Quais os principais desafios enfrentados pela supervisão bancária e pelo sistema financeiro no actual cenário económico global?
O actual cenário mundial carateriza-se por incertezas e transformações a uma escala e ritmo sem precedentes. Este cenário exige o acompanhamento e a adaptação à evolução do ambiente regulatório a nível mundial e às melhores práticas internacionais em matéria de regulação e supervisão do sistema financeiro. Importa adotar as melhores ferramentas de supervisão, seja ao nível macro como ao nível micro, bem como priorizar a contínua formação dos quadros técnicos, para atender aos desafios que se colocam ao Banco Central. Nesta linha, importa implementar os princípios de Basileia III, um passo já dado pela maioria dos países nossos peer group. Num mundo em contínua transformação, as mudanças tecnológicas que ocorrem têm impactado de modo profundo o sistema financeiro. Realçamos, designadamente, as Fintechs.
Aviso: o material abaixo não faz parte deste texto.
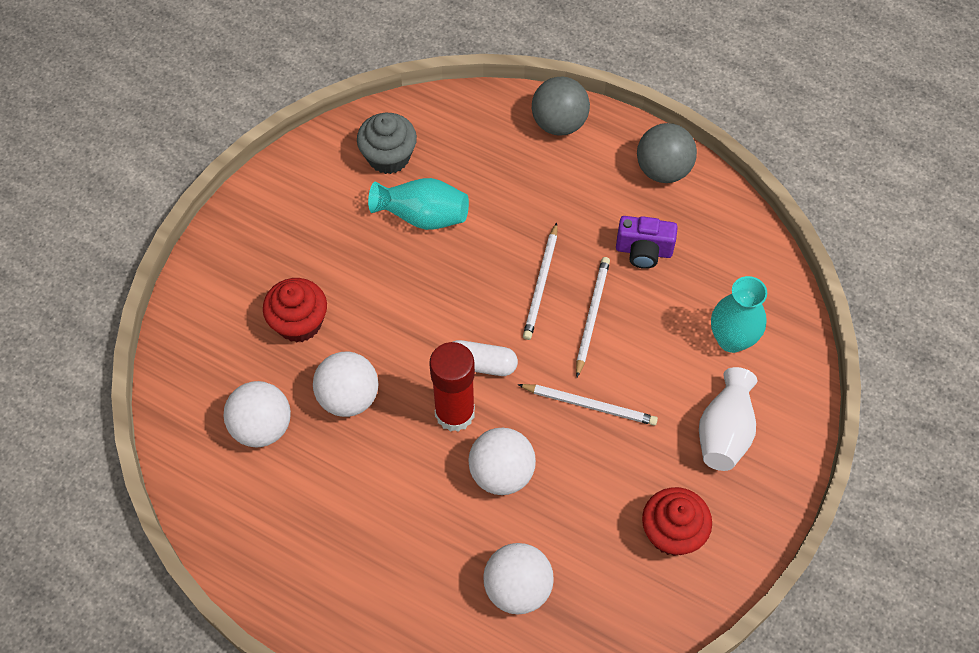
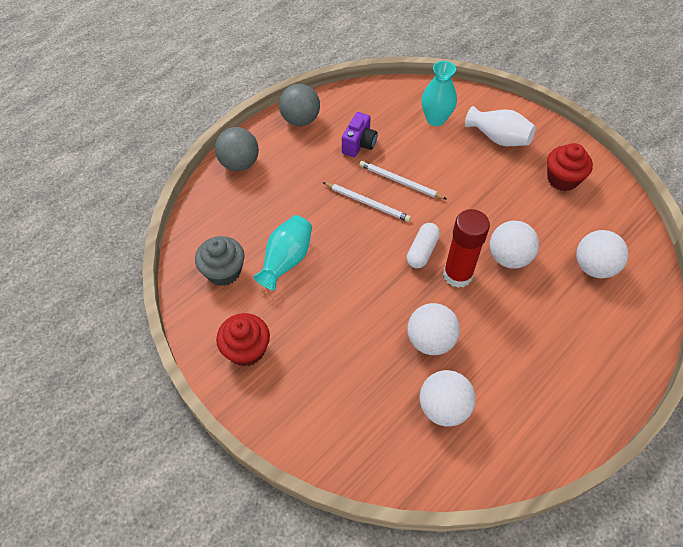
camera: 75 degrees left, 5 degrees down
(299, 322) = (355, 363): red cupcake -> red cupcake (246, 350)
(589, 405) = (467, 199): white pencil -> none

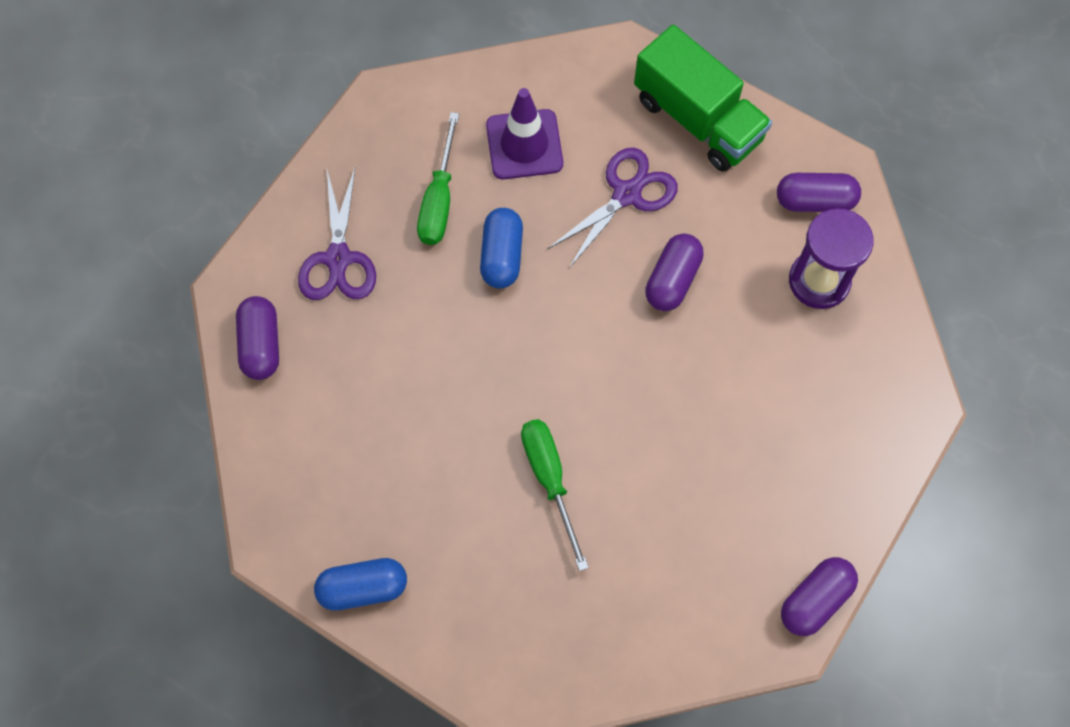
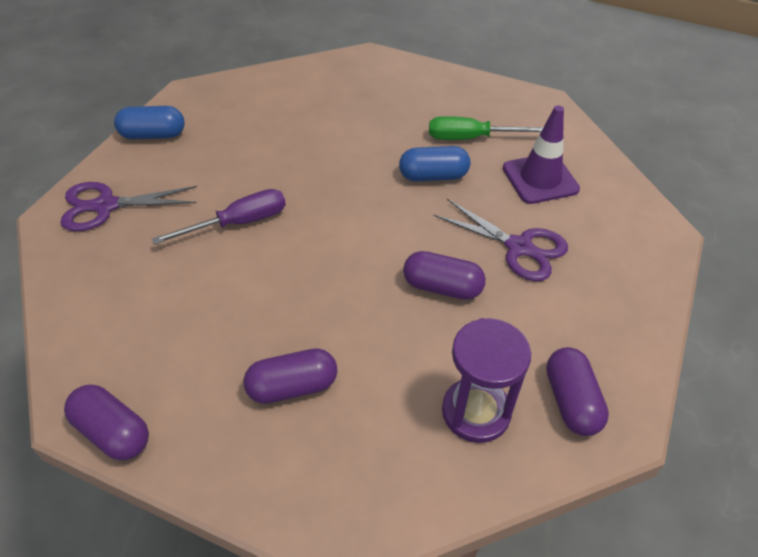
camera: 80 degrees right, 20 degrees down
(261, 345) = (332, 72): purple capsule -> purple capsule (292, 387)
(338, 259) = (405, 96): purple scissors -> purple scissors (105, 206)
(363, 588) = (153, 135): blue capsule -> blue capsule turned 75 degrees counterclockwise
(550, 479) = (238, 223): green screwdriver -> purple screwdriver
(698, 119) = (622, 292): green truck -> none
Assim, interessa analisar as oportunidades e os riscos, bem como reforçar a segurança cibernética. Outro tema, na agenda das preocupações, são as mudanças climáticas e o seu impacto sobre a estabilidade do sistema financeiro. Embora ainda seja um tema incipiente, interessa identificar os riscos climáticos (físicos e de transição) a que o país se sujeita e, se possível, estimar o efeito sobre a actividade económica (impacto no PIB) e sobre a estabilidade do sistema financeiro. Actualmente, exige-se que os bancos centrais sejam pró-activos, ágeis e adotem abordagens inovadoras para garantir a estabilidade e a integridade do sistema financeiro num ambiente económico global em constante evolução.
Quais são as principais medidas de supervisão adoptadas pelo órgão regulador para garantir a estabilidade do sistema bancário?
O Banco de Cabo Verde definiu um conjunto de indicadores financeiros e prudenciais, aos quais faz o acompanhamento ajustado e periódico. De entre as várias medidas prudenciais implementadas, destacam-se: (i) os requisitos mínimos de capital que os bancos devem cumprir; (ii) avaliações frequentes da qualidade dos activos dos bancos para identificar potenciais riscos; e (iii) acompanhamento da sua posição de liquidez. Para além das medidas prudenciais citadas, a supervisão é responsável por estabelecer e avaliar o cumprimento dos regulamentos e directrizes sobre governança corporativa, gestão de riscos e compliance dos bancos.
Como actua a supervisão bancária na prevenção de crises financeiras?
As medidas prudenciais atrás citadas concorrem para a prevenção de crises financeiras. Para além dessas medidas, em prol da estabilidade do sistema financeiro, cumpre aferir, periódica e regularmente, a resistência do sistema financeiro cabo-verdiano e a solvência individual das instituições financeiras que o integram, perante determinados cenários macroeconómicos. Neste âmbito, são realizados testes de stress aos bancos. Esses testes são ferramentas que permitem avaliar a resiliência dos bancos diante de cenários adversos e medir o impacto de eventuais choques na qualidade dos seus activos, no nível de liquidez e no capital. Simultaneamente, permitem que os supervisores tomem medidas preventivas, como exigir que os bancos reforcem o capital ou adoptem medidas de gestão de riscos mais robustas. Ao exigir a manutenção de um nível adequado de capital face aos riscos incorridos, o BCV estará a reduzir a probabilidade de insolvência e a contribuir para a estabilidade financeira. Em suma, a supervisão desempenha um papel de relevo na prevenção de crises financeiras, através da exigência de cumprimento de requisitos mínimos de capital, da avaliação de riscos, dos testes de stress, da monitorização da liquidez, da boa governança e da regulação.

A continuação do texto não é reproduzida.